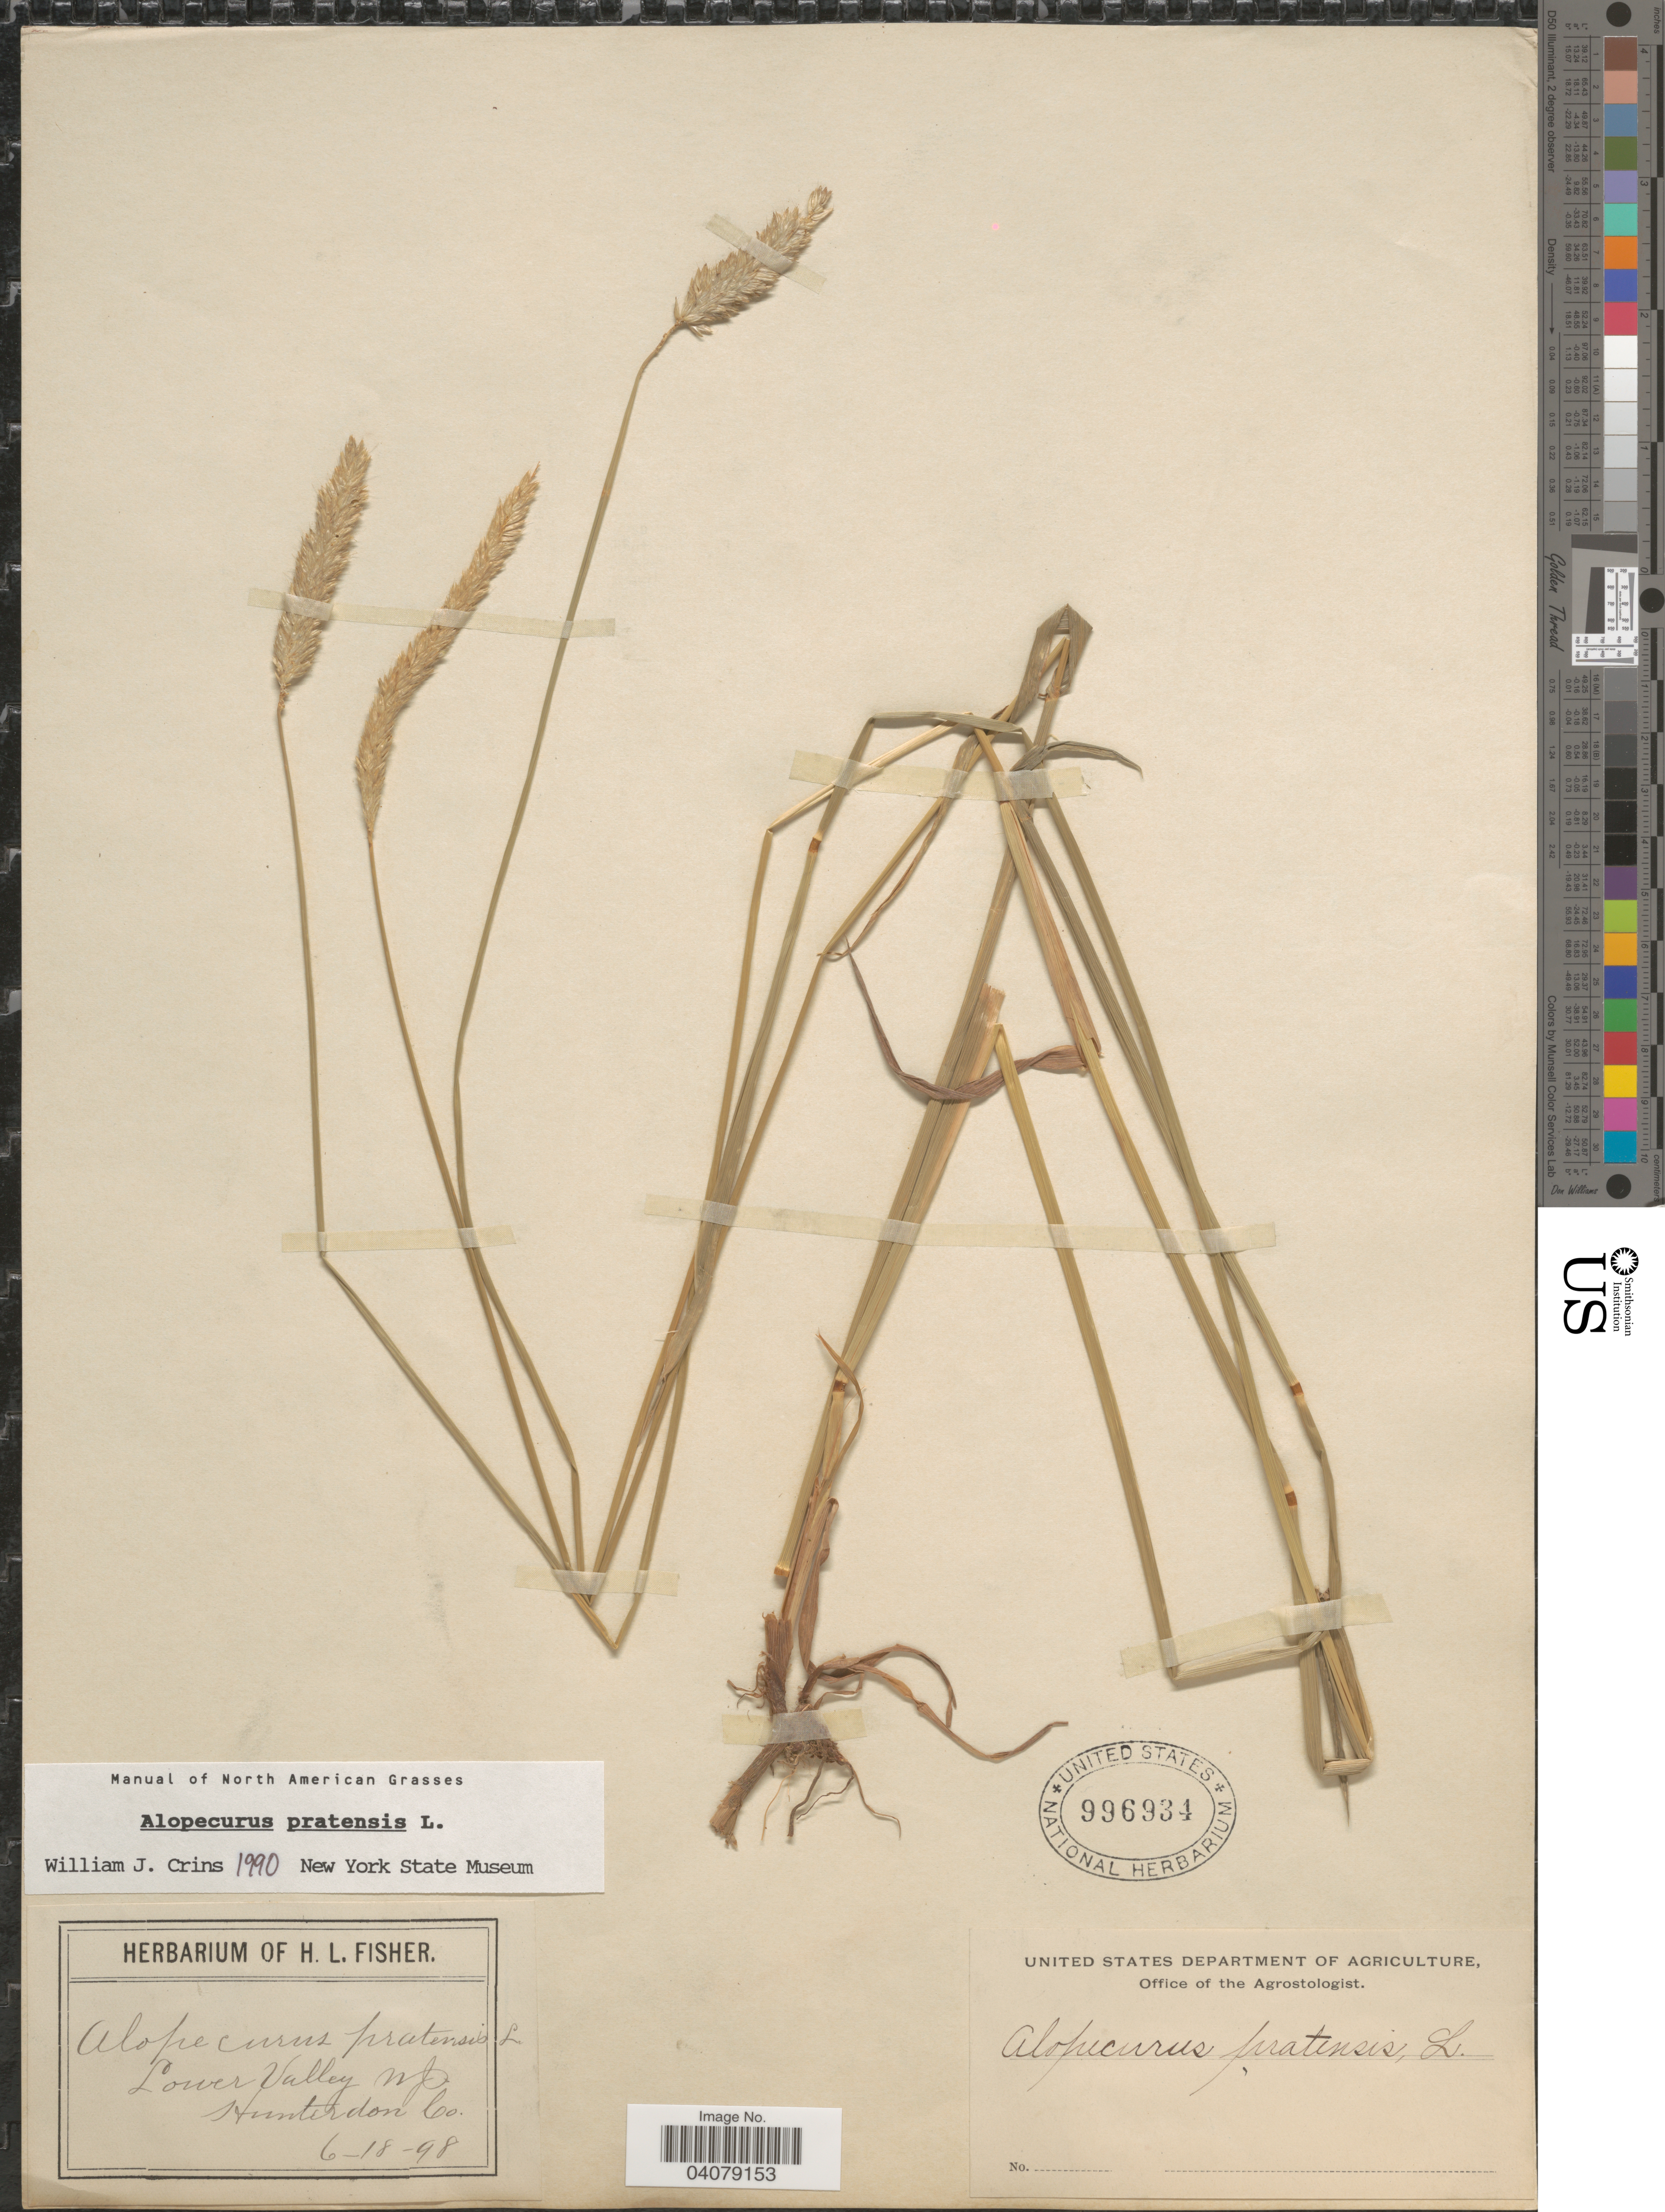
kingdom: Plantae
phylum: Tracheophyta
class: Liliopsida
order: Poales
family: Poaceae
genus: Alopecurus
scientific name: Alopecurus pratensis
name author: L.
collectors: ex herb. of H. L. Fisher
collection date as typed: Transcribed d/m/y: 18/6/98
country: United States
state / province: New Jersey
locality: Lower Valley. Hunterdon Co.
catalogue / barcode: US 996934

++++++++

**WRITTEN REQUEST:** Rename "locality" to "site" in every item above and reproduce the lines otherwise unchanged, leaving out the pictures.

**REPLY:**
kingdom: Plantae
phylum: Tracheophyta
class: Liliopsida
order: Poales
family: Poaceae
genus: Alopecurus
scientific name: Alopecurus pratensis
name author: L.
collectors: ex herb. of H. L. Fisher
collection date as typed: Transcribed d/m/y: 18/6/98
country: United States
state / province: New Jersey
site: Lower Valley. Hunterdon Co.
catalogue / barcode: US 996934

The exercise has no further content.